Erika Heineken has the distinctive honor of holding two World Champion Formula Kiteboarding Championship titles, two North American Championship titles as well as four Canadian National Championship titles. Heineken, 30, grew up in Larkspur and attended high school at Marin Academy, and she and younger brother Johnny are fixtures in the local sailing and kiteboarding scene. An engineer with the City of San Francisco Department of Public Works, Heineken lives in Corte Madera with husband John Tilney, their new baby Cody Heineken Tilney, and chocolate lab Belle.
1. Where did you develop a passion for water sports?
My dad started windsurfing in the late 1970s and when my brother and I got to the age where we could learn to windsurf he immediately threw us on a board. Dad has also been a long time member of the St. Francis Yacht Club so we got on the water when we were very young. There are photos of me sailing on my parents’ boat in the Delta when I was a month old. Johnny and I learned to sail dinghies in the Richmond Yacht Club Junior Sailing Program when we were very young. I also coached sailing at the San Francisco Yacht Club for many years, and was on the University of Vermont sailing team.
2. How did you get into kiteboarding?
Once Johnny converted over to kiting, I saw how much progress he made in a short time and was convinced I had to switch as well. I learned on a trip to Costa Rica one winter when I was in college — what started as a surf trip turned into a kiting trip. I ended up changing my ticket to stay for a month to learn to kite and became pretty competent. I returned home, bought kites and the rest is history.
3. Do you think other sports you played helped you develop as a kiter?
I have played volleyball really competitively since fourth grade and through two years of college at the D3 level. I don’t know how much transferred over to kiting but definitely the competitive spirit did. I am quite competitive when it comes to the top level!
4. What have been your biggest accomplishments in kiteboarding?
I won the World Championships (2012 in Cagliari, Italy, and 2013 in Boao, China), on the Formula Race Board, and I won a tour on the hydrofoil at a time when that form of kiting was very new.
5. What was the most well-earned award?
The first World Championship I won was in Sardinia, Italy, in 2012. It had just been announced that kiting would replace windsurfing in the Olympics so not only was there way more attention all of a sudden internationally at this regatta but it was also the year Johnny and I won the world titles together.
6. How often do you get to hang out with brother Johnny?
We see each other more in the summer when it’s kiting season, and during the winter we try to make time to take our dogs, brown labs who are sisters, for hikes and throw a Frisbee for them.
7. How do you stay in shape and specifically for kiting?

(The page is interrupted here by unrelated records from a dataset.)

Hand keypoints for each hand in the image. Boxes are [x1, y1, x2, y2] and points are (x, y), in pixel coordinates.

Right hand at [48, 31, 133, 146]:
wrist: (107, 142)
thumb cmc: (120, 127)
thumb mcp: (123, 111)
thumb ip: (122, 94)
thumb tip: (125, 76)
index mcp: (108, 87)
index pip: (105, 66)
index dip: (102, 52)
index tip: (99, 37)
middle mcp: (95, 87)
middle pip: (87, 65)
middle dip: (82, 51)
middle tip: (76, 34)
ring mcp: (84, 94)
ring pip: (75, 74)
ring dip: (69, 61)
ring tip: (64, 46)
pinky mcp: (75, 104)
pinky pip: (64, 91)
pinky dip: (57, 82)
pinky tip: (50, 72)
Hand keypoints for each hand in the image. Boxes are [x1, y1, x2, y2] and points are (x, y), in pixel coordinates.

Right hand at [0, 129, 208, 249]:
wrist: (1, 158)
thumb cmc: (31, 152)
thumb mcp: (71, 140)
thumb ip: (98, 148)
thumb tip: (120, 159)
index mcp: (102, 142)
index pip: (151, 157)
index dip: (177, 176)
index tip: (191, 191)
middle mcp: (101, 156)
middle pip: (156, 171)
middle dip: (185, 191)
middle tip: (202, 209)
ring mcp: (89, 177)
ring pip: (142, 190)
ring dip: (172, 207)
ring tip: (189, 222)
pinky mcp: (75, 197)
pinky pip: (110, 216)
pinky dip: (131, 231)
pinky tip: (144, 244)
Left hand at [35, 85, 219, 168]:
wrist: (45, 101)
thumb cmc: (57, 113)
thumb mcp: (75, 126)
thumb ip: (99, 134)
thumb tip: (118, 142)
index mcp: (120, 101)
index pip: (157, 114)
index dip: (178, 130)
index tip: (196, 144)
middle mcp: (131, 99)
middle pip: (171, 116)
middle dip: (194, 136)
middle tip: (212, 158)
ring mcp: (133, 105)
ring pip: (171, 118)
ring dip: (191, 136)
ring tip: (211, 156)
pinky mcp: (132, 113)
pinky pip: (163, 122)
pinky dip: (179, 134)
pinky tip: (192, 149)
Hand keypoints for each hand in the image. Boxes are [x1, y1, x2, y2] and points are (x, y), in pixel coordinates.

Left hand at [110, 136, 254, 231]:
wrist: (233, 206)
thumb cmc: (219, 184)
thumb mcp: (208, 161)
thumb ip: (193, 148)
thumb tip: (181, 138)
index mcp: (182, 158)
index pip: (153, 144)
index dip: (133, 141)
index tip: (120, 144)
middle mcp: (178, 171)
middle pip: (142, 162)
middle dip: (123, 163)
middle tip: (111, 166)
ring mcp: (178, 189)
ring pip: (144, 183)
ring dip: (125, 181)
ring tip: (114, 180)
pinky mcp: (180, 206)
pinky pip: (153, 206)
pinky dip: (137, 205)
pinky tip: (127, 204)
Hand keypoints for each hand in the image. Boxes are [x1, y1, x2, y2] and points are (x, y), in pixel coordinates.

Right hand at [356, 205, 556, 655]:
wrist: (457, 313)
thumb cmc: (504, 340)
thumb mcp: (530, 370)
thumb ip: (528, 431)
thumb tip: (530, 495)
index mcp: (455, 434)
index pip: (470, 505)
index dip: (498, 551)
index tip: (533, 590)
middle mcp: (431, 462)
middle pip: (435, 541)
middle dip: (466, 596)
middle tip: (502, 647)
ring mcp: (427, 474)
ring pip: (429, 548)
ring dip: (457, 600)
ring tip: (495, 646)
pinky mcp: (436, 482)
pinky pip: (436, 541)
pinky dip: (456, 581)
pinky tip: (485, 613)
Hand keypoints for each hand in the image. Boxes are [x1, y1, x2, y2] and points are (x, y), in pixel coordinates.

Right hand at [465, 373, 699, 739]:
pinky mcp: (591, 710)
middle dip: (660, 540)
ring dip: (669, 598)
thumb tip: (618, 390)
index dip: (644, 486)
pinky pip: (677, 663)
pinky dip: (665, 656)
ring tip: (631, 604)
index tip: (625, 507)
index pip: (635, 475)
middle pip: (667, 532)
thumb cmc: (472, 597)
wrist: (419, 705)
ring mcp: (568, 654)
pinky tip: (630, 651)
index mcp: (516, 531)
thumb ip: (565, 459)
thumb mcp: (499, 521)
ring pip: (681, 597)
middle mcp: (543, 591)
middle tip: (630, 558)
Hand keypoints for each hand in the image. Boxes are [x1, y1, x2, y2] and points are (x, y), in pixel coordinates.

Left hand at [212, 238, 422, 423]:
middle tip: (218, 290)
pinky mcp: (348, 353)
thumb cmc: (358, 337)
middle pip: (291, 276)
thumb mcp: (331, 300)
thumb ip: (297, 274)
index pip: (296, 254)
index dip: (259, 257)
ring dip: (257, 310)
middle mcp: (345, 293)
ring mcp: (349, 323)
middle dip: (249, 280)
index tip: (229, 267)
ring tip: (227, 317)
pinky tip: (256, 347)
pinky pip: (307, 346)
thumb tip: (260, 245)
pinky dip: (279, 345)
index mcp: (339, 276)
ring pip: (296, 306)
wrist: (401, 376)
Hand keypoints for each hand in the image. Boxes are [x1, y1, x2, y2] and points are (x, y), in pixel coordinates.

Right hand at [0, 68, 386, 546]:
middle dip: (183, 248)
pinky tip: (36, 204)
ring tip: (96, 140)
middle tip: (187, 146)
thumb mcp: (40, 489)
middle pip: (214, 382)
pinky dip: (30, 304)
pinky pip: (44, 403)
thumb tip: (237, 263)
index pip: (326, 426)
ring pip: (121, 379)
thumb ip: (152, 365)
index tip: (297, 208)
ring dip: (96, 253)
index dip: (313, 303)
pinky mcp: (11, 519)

When I’m sailing I try to exercise outside — hike, bike and kite. I’m at the top of my game in the summer when I’m kiting as I’m getting all the exercise I need. We sometimes ride our bikes home from work in the city and I love that. In the winter I try to squeak by with just sailing on weekends and going to the gym but that’s more for my mental health.
8. How do you juggle a career while competing as an elite athlete?
It’s not easy. For about four years I was very focused on kiting and used all of my free time to compete internationally. Now I’m re-evaluating that decision after not kiting for the past nine months and considering how intensely I want to go back. Luckily my work has been flexible enough to allow me to take extra time off.
9. What is your philosophy now that you have a baby; will you stay active in the sport?
We’re not going to try to change our lives too much. Cody will be in tow with us wherever we go (laughs)! Whether he likes it, we’ll have to wait to find out. He’ll go to daycare when I go back to work but on the way home, the beach is between work and home and his grandparents are just down the street so luckily we have a lot of help so I think we’ll still manage to get back into our kiting routine a few days a week.
10. What’s your advice and encouragement for women wanting to learn how to kite?
Being comfortable in the water is No. 1 and skills from other board sports will really accelerate the process but isn’t required. It also pays to learn to fly a small trainer kite before taking a lesson.